Sono emersi riscontri positivi da parte dei piloti in merito al peso ridotto e alle dimensioni più compatte delle monoposto 2026. I piloti hanno generalmente concordato sul fatto che la nuova vettura offra una qualità di guida migliorata e un'accelerazione iniziale più efficace.
Ulteriori valutazioni e controlli tecnici relativi alla gestione energetica saranno effettuati nei prossimi tre giorni durante il secondo test pre-stagionale in Bahrain.
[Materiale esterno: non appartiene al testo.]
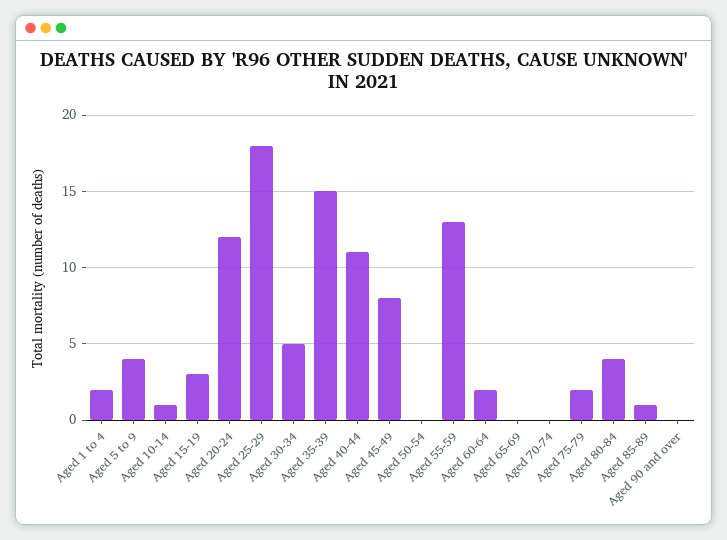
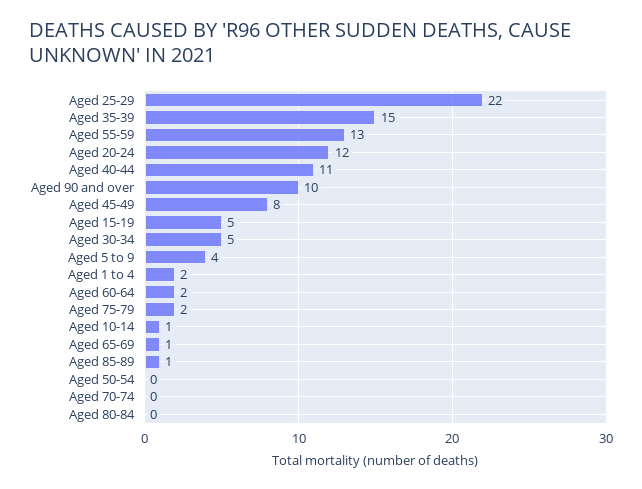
  {
    "Aged 1 to 4": 2,
    "Aged 5 to 9": 4,
    "Aged 10-14": 1,
-   "Aged 15-19": 3,
+   "Aged 15-19": 5,
    "Aged 20-24": 12,
-   "Aged 25-29": 18,
+   "Aged 25-29": 22,
    "Aged 30-34": 5,
    "Aged 35-39": 15,
    "Aged 40-44": 11,
    "Aged 45-49": 8,
    "Aged 50-54": 0,
    "Aged 55-59": 13,
    "Aged 60-64": 2,
-   "Aged 65-69": 0,
+   "Aged 65-69": 1,
    "Aged 70-74": 0,
    "Aged 75-79": 2,
-   "Aged 80-84": 4,
+   "Aged 80-84": 0,
    "Aged 85-89": 1,
-   "Aged 90 and over": 0
+   "Aged 90 and over": 10
  }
È stato inoltre concordato che non siano necessarie modifiche normative immediate di rilievo, poiché le evidenze e i feedback iniziali sono ancora parziali. Un intervento prematuro comporterebbe il rischio di generare instabilità in vista della prima gara. Eventuali revisioni saranno prese in considerazione una volta disponibili nuovi dati.

Nel corso della riunione si sono tenuti colloqui costruttivi e sono state avanzate proposte incentrate sulla procedura di partenza. Di conseguenza, durante l'attuale sessione di test in Bahrain verranno effettuate ulteriori valutazioni sugli aggiornamenti dei sistemi di gara e sulla gestione a bordo delle vetture.
Questioni commerciali
È stata discussa la possibilità di aumentare il numero di eventi Sprint fino a 12, in funzione della domanda da parte di fan e promotori.
Tutte le modifiche normative restano soggette all'approvazione del FIA World Motor Sport Council (WMSC).